HDFS also stores data reliably by creating a replica of each and every block present in the cluster. Hence provides fault tolerance facility.

4. Replication

Data Replication is a unique feature of HDFS. Replication solves the problem of data loss in an unfavorable condition like hardware failure, crashing of nodes, etc. HDFS maintains the process of replication at a regular interval of time.

It also keeps creating replicas of user data on different machines present in the cluster. So, when any node goes down, the user can access the data from other machines. Thus, there is no possibility of losing of user data.

5. Scalability

It stores data on multiple nodes in the cluster. So, whenever requirements increase, you can scale the cluster. Two scalability mechanisms are available in HDFS: Vertical and Horizontal Scalability.

6. Distributed Storage

HDFS features are achieved via distributed storage and replication. It stores data in a distributed manner across the nodes. In Hadoop, data is divided into blocks and stored on the nodes present in the cluster.

After that, it creates the replica of each and every block and store on other nodes. When the single machine in the cluster gets crashed, we can easily access our data from the other nodes which contain its replica.

Next in the HDFS tutorial, we discuss some useful HDFS operations.

HDFS Operation

Hadoop HDFS has many similarities with the Linux file system. We can do almost all the operation we can do with a local file system like create a directory, copy the file, change permissions, etc.

It also provides different access rights like read, write and execute to users, groups, and others.

1. Read Operation

When the HDFS client wants to read any file from HDFS, the client first interacts with NameNode. NameNode is the only place that stores metadata. NameNode specifies the address of the slaves where data is stored. Then, the client interacts with the specified DataNodes and read the data from there.

HDFS client interacts with the distributed file system API. Then, it sends a request to NameNode to send a block location. NameNode first checks if the client has sufficient privileges to access the data or not? After that, NameNode will share the address at which data is stored in the DataNode.
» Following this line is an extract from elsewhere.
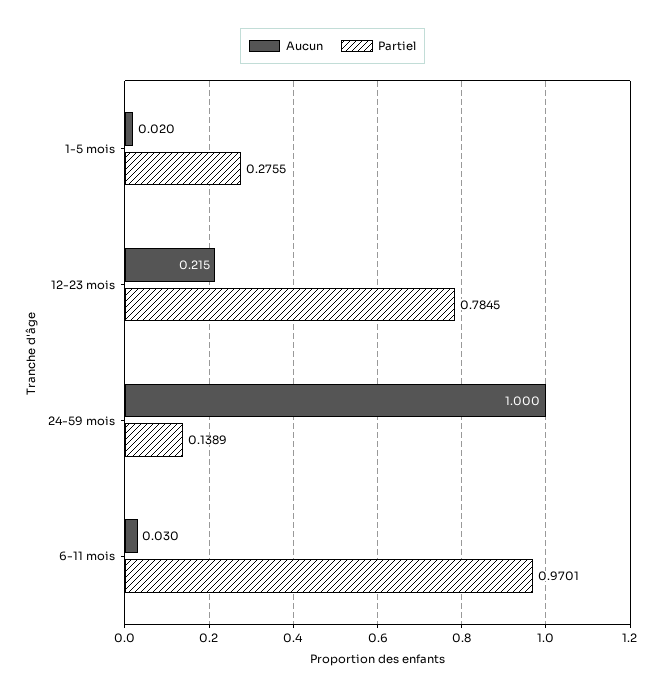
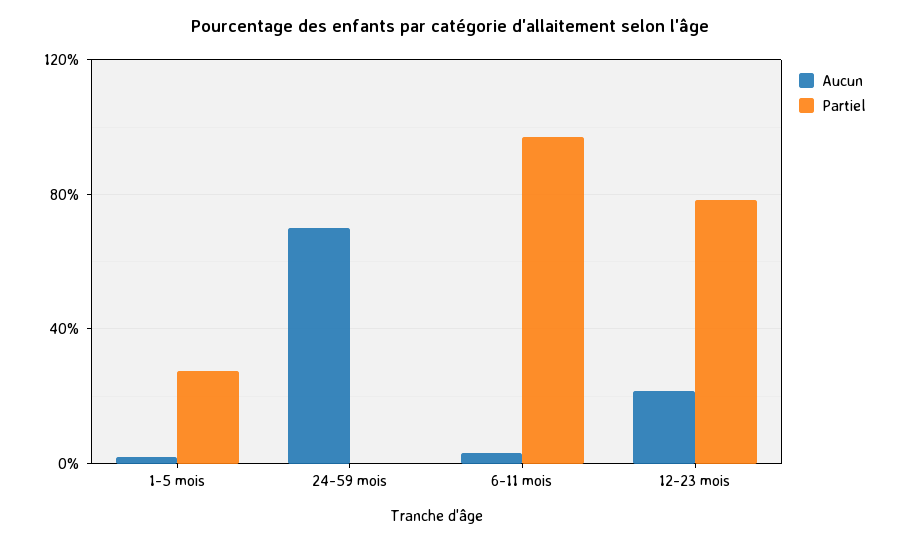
Aucun, 24-59 mois: 1 -> 0.7
Partiel, 24-59 mois: 0.1389 -> 0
NameNode provides a token to the client, which it shows to the DataNode for reading the file for security purposes. When a client goes to DataNode for reading the file, after checking the token, DataNode allows the client to read that particular block.

After that client opens the input stream and starts reading data from the specified DataNodes. Thus, in this manner, the client reads data directly from DataNode.

2. Writing Operation

For writing a file, the client first interacts with NameNode. HDFS NameNode provides the address of the DataNode on which data has to be written by the client.
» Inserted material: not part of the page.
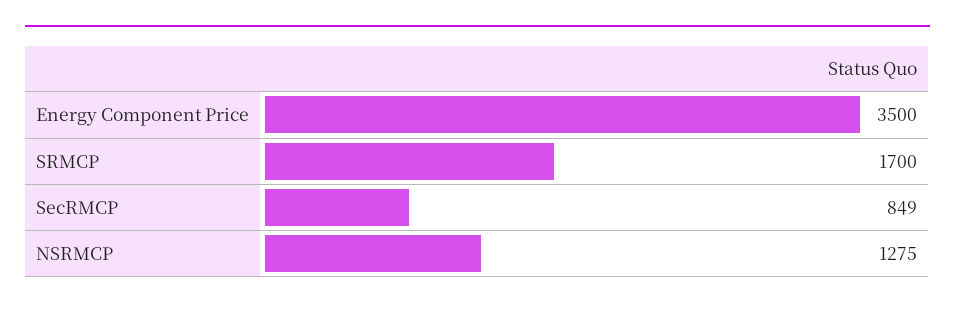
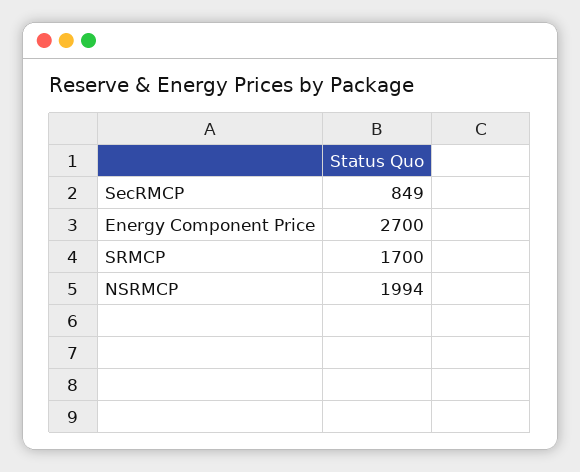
Energy Component Price: 3500 -> 2700
NSRMCP: 1275 -> 1994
When the client finishes writing the block, the DataNode starts replicating the block into another DataNode. Then it copies the block to the third DataNode. Once it creates required replication, it sends a final acknowledgment to the client. The authentication is the same as the read operation.
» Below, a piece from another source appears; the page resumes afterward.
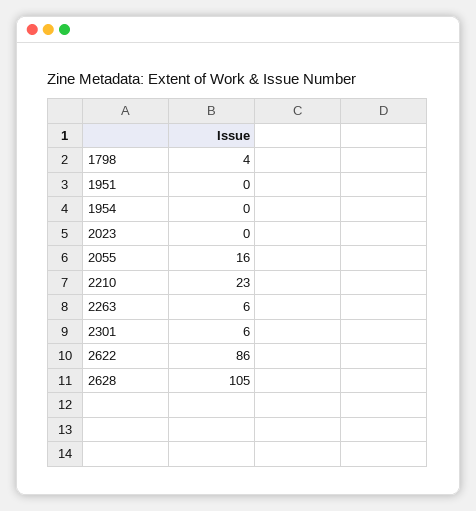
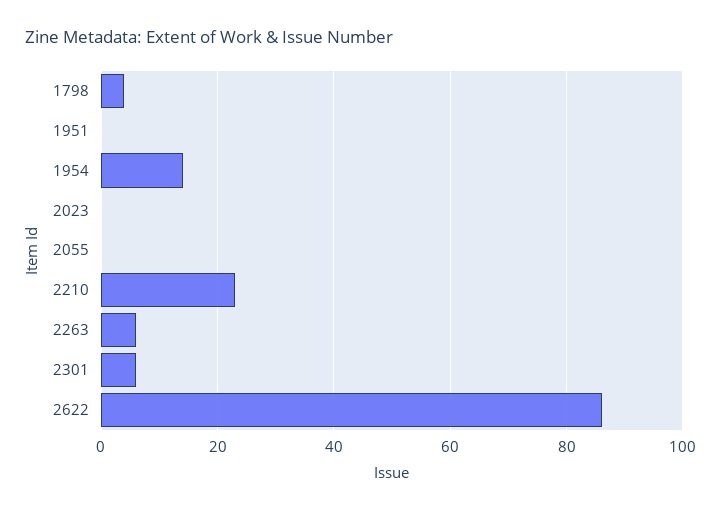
1954: 0 -> 15
2055: 16 -> 0
2628: 105 -> none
The client just sends 1 copy of data irrespective of our replication factor, while DataNodes replicate the blocks. Writing of file is not costly because it writes multiple blocks parallelly multiple blocks on several DataNodes.

Summary

In the HDFS tutorial conclusion, we can say that Hadoop HDFS stores data in a distributed manner across the cluster of commodity hardware.

Hadoop HDFS is a highly reliable, fault-tolerant, and highly available storage system known to date. It follows the master-slave architecture where NameNode is the master node, and the DataNodes are the slave nodes.

Also, the HDFS splits the client’s input file into blocks of size 128 MB, which we can configure as per our requirement. It also stores replicas of blocks to provide fault tolerance.

NameNode follows rack awareness policy for placing replicas on DataNode to ensure that no data is lost during machine failure or hardware failure. In addition, the DataNodes sends a heartbeat message to NameNode to ensure that they are alive.

During file read or write, the client first interacts with the NameNode.

The Hadoop HDFS is scalable, reliable, distributed, fault-tolerant, and highly available storage system for storing big data.